If you’ve played Bullet︎ , I coded the original character-integrated music player. I also built the Set a Watch companion app and the original digital tools for The Isofarian Guard (the precursor to the official ones used now). I’ve spent my life translating complex game analog data into streamlined digital logic.

Regarding the speed: I have high-functioning autism, which in my case manifests as hyper-processing. Clinical testing confirmed that my brain “shortcuts” synapses differently. I don’t “read” a rulebook the way most people do; I scan for pattern recognition. I can look at a 60-page manual and immediately see the “mechanical skeleton” and where the friction points are.

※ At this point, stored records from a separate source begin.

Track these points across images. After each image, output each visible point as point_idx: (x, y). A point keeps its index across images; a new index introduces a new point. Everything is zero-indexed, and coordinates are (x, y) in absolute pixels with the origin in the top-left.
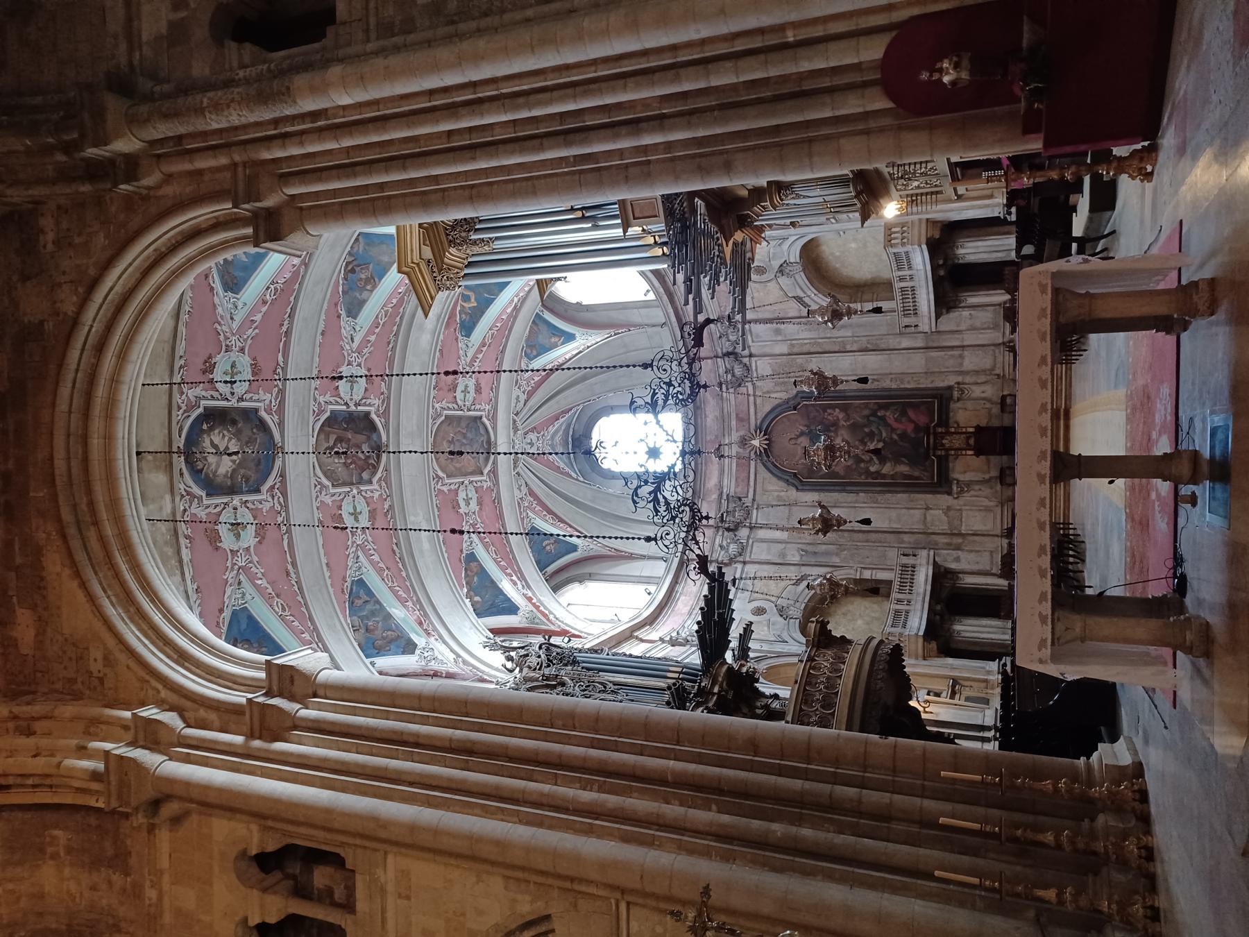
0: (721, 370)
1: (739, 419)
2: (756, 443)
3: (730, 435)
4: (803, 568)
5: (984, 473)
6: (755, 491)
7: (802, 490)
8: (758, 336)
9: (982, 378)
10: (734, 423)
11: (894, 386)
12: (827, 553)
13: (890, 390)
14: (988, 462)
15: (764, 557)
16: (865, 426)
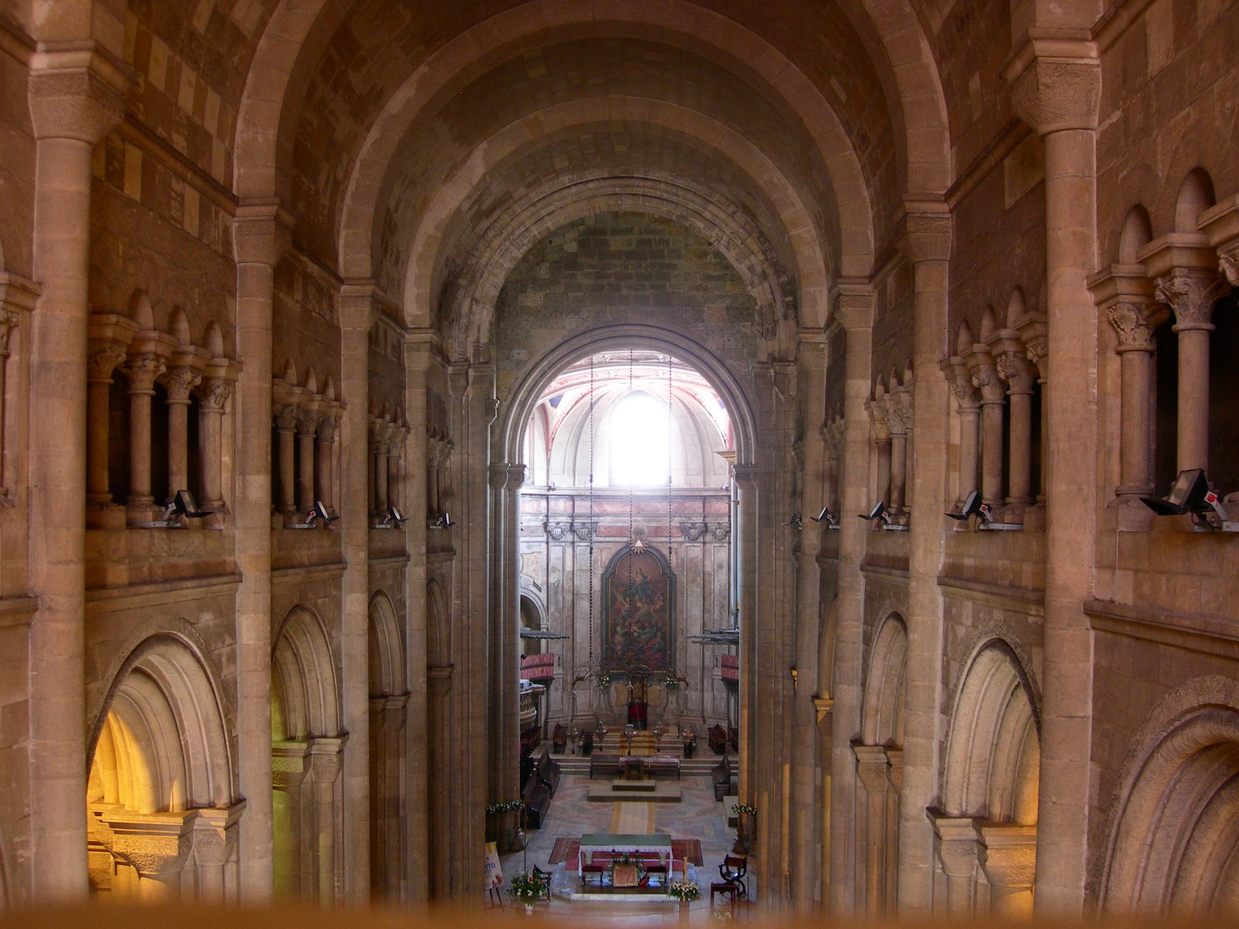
0: (694, 519)
1: (657, 528)
2: (639, 544)
3: (645, 521)
4: (545, 586)
5: (616, 703)
6: (601, 542)
7: (602, 579)
8: (718, 551)
9: (681, 702)
10: (654, 524)
11: (678, 644)
12: (557, 603)
13: (676, 641)
14: (623, 706)
15: (552, 556)
16: (650, 624)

For the past year, I’ve been training a private, proprietary logic model—a digital mirror of my own processing style. It isn’t a public, off-the-shelf AI; it’s a custom engine I built to act as a “force multiplier” for my own brain. I immerse myself in the setting as a “lone wolf” to find the vision, and the engine helps me output the text as fast as I can think it.

I still manually vet every post and refine the flow to ensure it respects the designer’s spirit. This project is me finally finding a “calling” for my diagnosis—taking a brain that never shuts off and using it to help people get their games off the shelf and onto the table.

Thank you and I hope I didn’t over share too much.

wow, feel like I’m watching a B-movie. I will try some of it later.